Part of the problem or the soultion

Although there's no justification, when we go out and enjoy our action-filled violent movies, what price are we paying for it with our souls? I must admit that I enjoy an action-filled movie, but I’m beginning to query myself about that enjoyment. Is it the acts of violence themselves that I enjoy or simply the thrill of witnessing graphically violent imagery?

Lately some of the really gory movies have been making me sick to the stomach. Movies specifically about killing victims in the most horrific ways have ceased to be entertaining to me. When nearly everyone in the plot dies so gruesomely and there is no message of redemption you wonder why are we watching such movies and calling it "entertainment"?

What message is the movie industry sending us? Better still, what messages are we, in turn, sending to the movie producers? Their bottom line is making money for the producers, so when they produce those bloody violent movies they do so with the understanding of what’s most marketable. Violence sells “big time” so let’s not blame business people for delivering what the people willingly pay to see.

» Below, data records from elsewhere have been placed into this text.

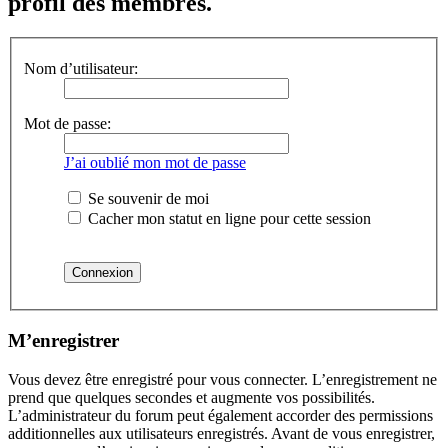
profil des membres.
Nom d’utilisateur:
Mot de passe:
J’ai oublié mon mot de passe
Se souvenir de moi
Cacher mon statut en ligne pour cette session
M’enregistrer
Vous devez être enregistré pour vous connecter. L’enregistrement ne
prend que quelques secondes et augmente vos possibilités.
L’administrateur du forum peut également accorder des permissions
additionnelles aux utilisateurs enregistrés. Avant de vous enregistrer,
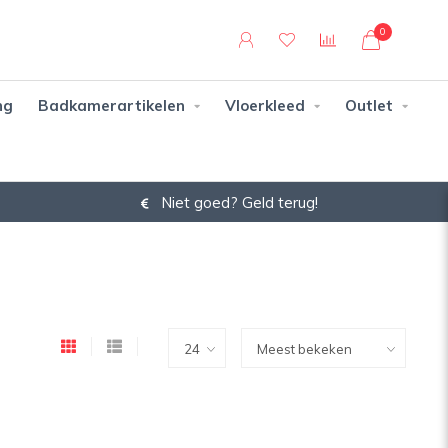
0
ng
Badkamerartikelen
Vloerkleed
Outlet
Niet goed? Geld terug!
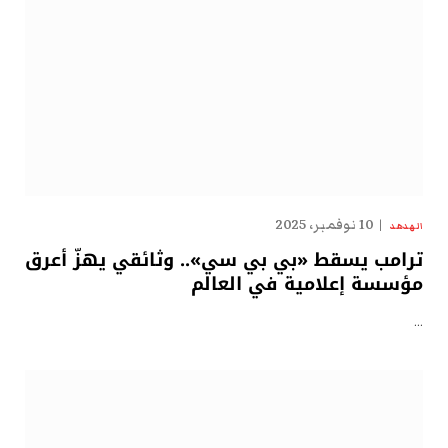
10 نوفمبر، 2025
الهدهد
ترامب يسقط «بي بي سي».. وثائقي يهزّ أعرق
مؤسسة إعلامية في العالم
…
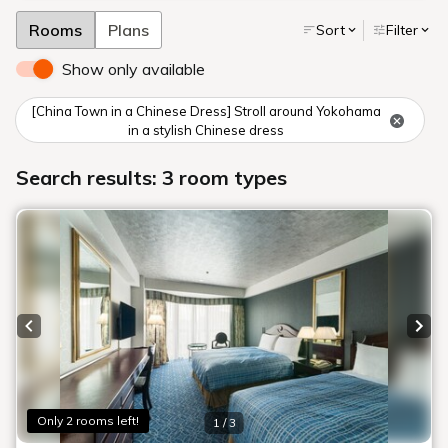
屋上プール #ROSEBEACHCLUB 2026年5月16日 OPEN
公式サイトからのご予約でベストレート保証・プチギフトプレゼント
Pick Up
おすすめ情報
全て
ご宿泊
レストラン・ショップ
宴会・会議
イベント
ウエディング
ご宿泊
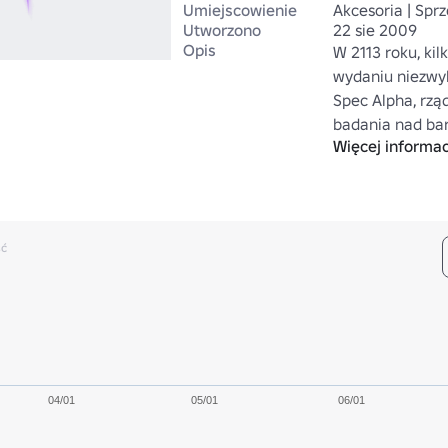
Umiejscowienie
Akcesoria | Sprz
Utworzono
22 sie 2009
Opis
W 2113 roku, kil
wydaniu niezwyk
Spec Alpha, rzą
badania nad bar
Więcej informac
Przełomem było
kucia samego os
węglowych. Nowa
obscenicznie dro
wyprodukowany
ść
04/01
05/01
06/01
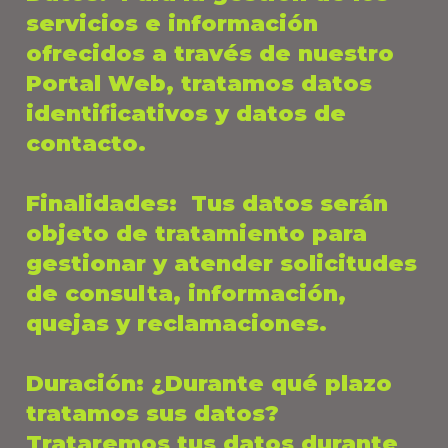
servicios e información
ofrecidos a través de nuestro
Portal Web, tratamos datos
identificativos y datos de
contacto.
Finalidades
: Tus datos serán
objeto de tratamiento para
gestionar y atender solicitudes
de consulta, información,
quejas y reclamaciones.
Duración
: ¿Durante qué plazo
tratamos sus datos?
Trataremos tus datos durante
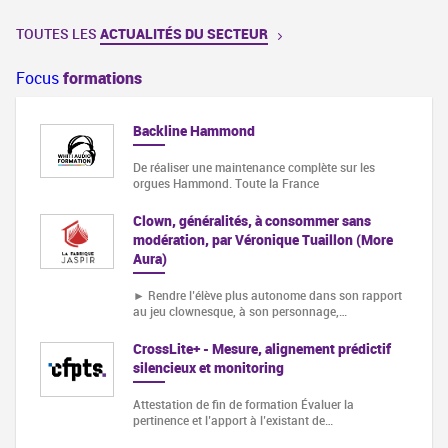
TOUTES LES
ACTUALITÉS DU SECTEUR
Focus
formations
Backline Hammond
De réaliser une maintenance complète sur les
orgues Hammond. Toute la France
Clown, généralités, à consommer sans
modération, par Véronique Tuaillon (More
Aura)
► Rendre l’élève plus autonome dans son rapport
au jeu clownesque, à son personnage,…
CrossLite+ - Mesure, alignement prédictif
silencieux et monitoring
Attestation de fin de formation Évaluer la
pertinence et l’apport à l’existant de…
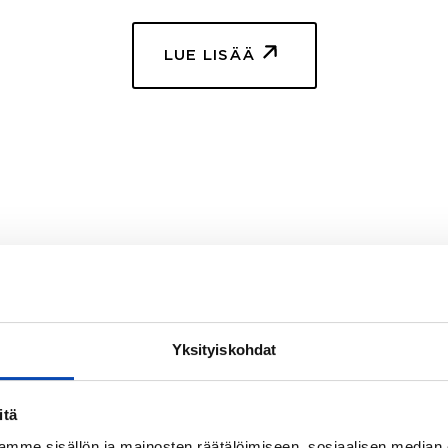
LUE LISÄÄ
Asuntomarkkinatietoa Lahdesta (2022)
Yksityiskohdat
itä
mme sisällön ja mainosten räätälöimiseen, sosiaalisen median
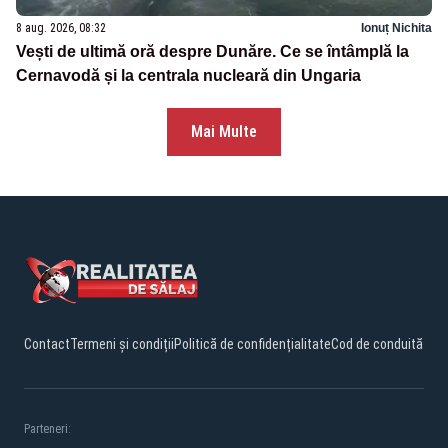
8 aug. 2026, 08:32
Ionuț Nichita
Vești de ultimă oră despre Dunăre. Ce se întâmplă la
Cernavodă și la centrala nucleară din Ungaria
Mai Multe
Contact
Termeni și condiții
Politică de confidențialitate
Cod de conduită
Parteneri:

In the same manner violent video games are very popular among our youth. Blowing away people, making the most horrific destructive scenes and the like is the attraction. The more graphically depicted the better it sells. Do we blame the game creators for delivering to the purchasing public what they are most eager to possess?

Pornography has long been a very lucrative market. It is like a plague that seemingly focuses on those males who have a problem in dealing with their sexual appetites. It gives these men what they want to see in order to scratch an itch they can’t reach as readily or as easily in real life. Are we to blame the producers of such graphically explicit material that even involves minors when there is a market that quickly sucks up all they produce?

Wherein lies the problem? The movies and games are usually fictional, but the actual people that cater to this sort of material are real. We may cut up the films and destroy the games but the only way to eradicate the source of the problem is to eradicate the people that are carrying the problems. Since we can’t go around killing everyone that is causing the problem where is the solution?

I am part of the problem because I have either willingly and intentionally purchased or participated in the production or purchase of such product. To the degree that I have participated is the degree of blame that I shoulder.

Perhaps I should be stoned for my crime against morality, but whom could we find that would be worthy of my stoning? Let he or she who without sin cast the first stone. Make sure that their violent action in my stoning does not find making them guilty of evil as well.

As I read of the Connecticut man who was condemned to death for a night of terror inside a suburban home in which a woman was strangled and her two daughters tied to their beds, doused in gasoline and left to die in a fire, I wonder who is to blame.

These were not actors in a violent movie or game. These victims will never come back. The criminals were among the sickest of the sick. Are we not a bit culpable here?

Even though we don't condone such behavior, if we're the consumers of violence that is sold to us as entertainment, where does our appetite fit in this equation?

Until we stop being the willing consumers of violence and in essence thereby condoning it, we are part of the problem and not the solution. I am not worthy of even casting the one hundredth stone here. What about you?